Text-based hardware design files
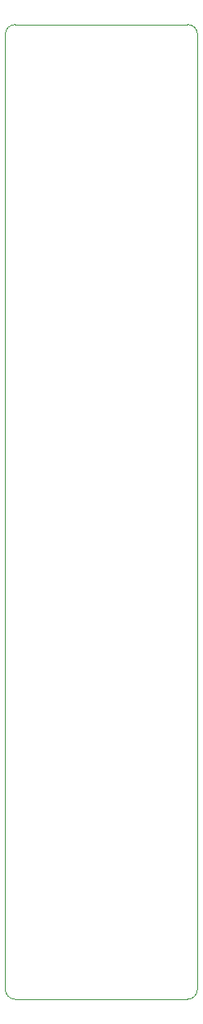
<source format=gbr>
%TF.GenerationSoftware,KiCad,Pcbnew,(6.0.0-0)*%
%TF.CreationDate,2022-01-12T00:44:38+05:30*%
%TF.ProjectId,pre,7072652e-6b69-4636-9164-5f7063625858,rev?*%
%TF.SameCoordinates,Original*%
%TF.FileFunction,Profile,NP*%
%FSLAX46Y46*%
G04 Gerber Fmt 4.6, Leading zero omitted, Abs format (unit mm)*
G04 Created by KiCad (PCBNEW (6.0.0-0)) date 2022-01-12 00:44:38*
%MOMM*%
%LPD*%
G01*
G04 APERTURE LIST*
%TA.AperFunction,Profile*%
%ADD10C,0.100000*%
%TD*%
G04 APERTURE END LIST*
D10*
X98167893Y-40250000D02*
G75*
G03*
X97167893Y-39250000I-999999J1D01*
G01*
X79375000Y-39250000D02*
G75*
G03*
X78375000Y-40250000I-1J-999999D01*
G01*
X78375000Y-40250000D02*
X78375000Y-138250000D01*
X97167893Y-39250000D02*
X79375000Y-39250000D01*
X98167893Y-40250000D02*
X98167893Y-138250000D01*
X78375000Y-138250000D02*
G75*
G03*
X79375000Y-139250000I999999J-1D01*
G01*
X97167893Y-139250000D02*
G75*
G03*
X98167893Y-138250000I1J999999D01*
G01*
X79375000Y-139250000D02*
X97167893Y-139250000D01*
M02*

</source>
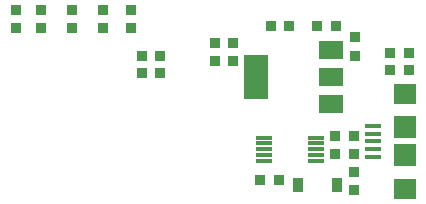
<source format=gtp>
%TF.GenerationSoftware,KiCad,Pcbnew,(5.99.0-8442-g3b424d3868)*%
%TF.CreationDate,2021-01-17T09:13:46+01:00*%
%TF.ProjectId,WiFi-Addon,57694669-2d41-4646-946f-6e2e6b696361,rev?*%
%TF.SameCoordinates,PX160b110PY9be08a8*%
%TF.FileFunction,Paste,Top*%
%TF.FilePolarity,Positive*%
%FSLAX46Y46*%
G04 Gerber Fmt 4.6, Leading zero omitted, Abs format (unit mm)*
G04 Created by KiCad (PCBNEW (5.99.0-8442-g3b424d3868)) date 2021-01-17 09:13:46*
%MOMM*%
%LPD*%
G01*
G04 APERTURE LIST*
%ADD10R,0.875000X0.950000*%
%ADD11R,0.950000X0.875000*%
%ADD12R,1.400000X0.300000*%
%ADD13R,0.900000X1.200000*%
%ADD14R,1.350000X0.400000*%
%ADD15R,1.900000X1.900000*%
%ADD16R,1.900000X1.800000*%
%ADD17R,2.000000X1.500000*%
%ADD18R,2.000000X3.800000*%
G04 APERTURE END LIST*
D10*
X24378500Y55489000D03*
X25953500Y55489000D03*
X25963500Y53989000D03*
X24388500Y53989000D03*
D11*
X15896000Y57781500D03*
X15896000Y59356500D03*
D10*
X39248500Y58019000D03*
X40823500Y58019000D03*
D11*
X42416000Y57056500D03*
X42416000Y55481500D03*
D12*
X39106000Y46549000D03*
X39106000Y47049000D03*
X39106000Y47549000D03*
X39106000Y48049000D03*
X39106000Y48549000D03*
X34706000Y48549000D03*
X34706000Y48049000D03*
X34706000Y47549000D03*
X34706000Y47049000D03*
X34706000Y46549000D03*
D11*
X42346000Y45646500D03*
X42346000Y44071500D03*
X23476000Y57781500D03*
X23476000Y59356500D03*
D10*
X36893500Y58029000D03*
X35318500Y58029000D03*
X42343500Y47179000D03*
X40768500Y47179000D03*
D13*
X37606000Y44529000D03*
X40906000Y44529000D03*
D14*
X44001800Y46933600D03*
X44001800Y47583600D03*
X44001800Y48233600D03*
X44001800Y48883600D03*
X44001800Y49533600D03*
D15*
X46676800Y47033600D03*
D16*
X46676800Y44233600D03*
X46676800Y52233600D03*
D15*
X46676800Y49433600D03*
D10*
X42343500Y48679000D03*
X40768500Y48679000D03*
D11*
X13726000Y57781500D03*
X13726000Y59356500D03*
D10*
X45418500Y54229000D03*
X46993500Y54229000D03*
D11*
X30626000Y55011500D03*
X30626000Y56586500D03*
D10*
X34418500Y44959000D03*
X35993500Y44959000D03*
D11*
X21076000Y57781500D03*
X21076000Y59356500D03*
X18476000Y57781500D03*
X18476000Y59356500D03*
D10*
X45438500Y55709000D03*
X47013500Y55709000D03*
D11*
X32096000Y55011500D03*
X32096000Y56586500D03*
D17*
X40396000Y51379000D03*
D18*
X34096000Y53679000D03*
D17*
X40396000Y53679000D03*
X40396000Y55979000D03*
M02*

</source>
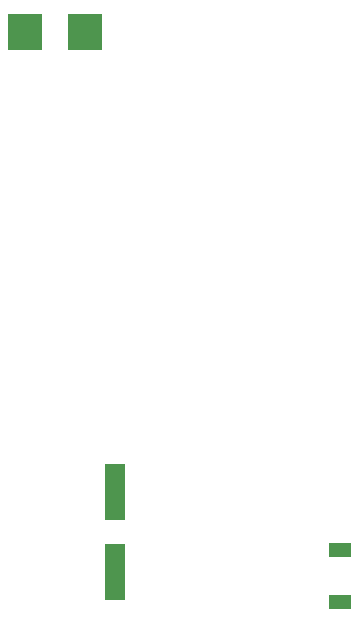
<source format=gbr>
G04 DipTrace 3.0.0.2*
G04 BottomPaste.gbr*
%MOIN*%
G04 #@! TF.FileFunction,Paste,Bot*
G04 #@! TF.Part,Single*
%ADD60R,0.112X0.119*%
%ADD62R,0.074677X0.047118*%
%ADD66R,0.07074X0.18885*%
%FSLAX26Y26*%
G04*
G70*
G90*
G75*
G01*
G04 BotPaste*
%LPD*%
D66*
X1494000Y2394000D3*
Y2661717D3*
D62*
X2244000Y2294000D3*
Y2467228D3*
D60*
X1394000Y4194000D3*
X1194000D3*
M02*

</source>
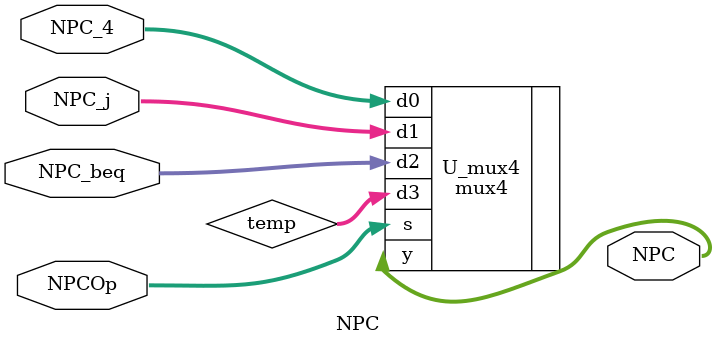
<source format=v>
`include "mux.v"
module InsMem( addr, dout );
    
    input [9:0]     addr;
    output [31:0] dout;
    
    reg [31:0] imem[1023:0];
    reg [31:0]  dout;
    
    always @( addr )
    begin
        dout <= imem[addr];
    end
endmodule

module PC( clk, rst, PCWr, NPC, PC );       
    input         clk;
    input         rst;
    input         PCWr;
    input  [31:0] NPC;
    output [31:0] PC;
    
    reg [31:0] PC;
    reg [1:0] tmp;
                
    always @(posedge clk or posedge rst) 
    begin
        if ( rst ) 
            PC <= 32'h0000_3000;   
        else if ( PCWr ) 
            PC <= NPC;
    end          
endmodule

module NPC( NPC_4 , NPC_j , NPC_beq , NPCOp , NPC);
    input       [31:0]          NPC_4;
    input       [31:0]          NPC_j;
    input       [31:0]          NPC_beq;
    input       [1:0]           NPCOp;
    output      [31:0]          NPC;

    wire        [31:0]          temp;

    mux4 U_mux4(
        .d0(NPC_4),
        .d1(NPC_j),
        .d2(NPC_beq),
        .d3(temp),
        .s(NPCOp),
        .y(NPC)
    );
endmodule    
</source>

* _The problem_
Which lines above contain the word "always"? Copy each one.

* _Answer space_
    always @( addr )
    always @(posedge clk or posedge rst) 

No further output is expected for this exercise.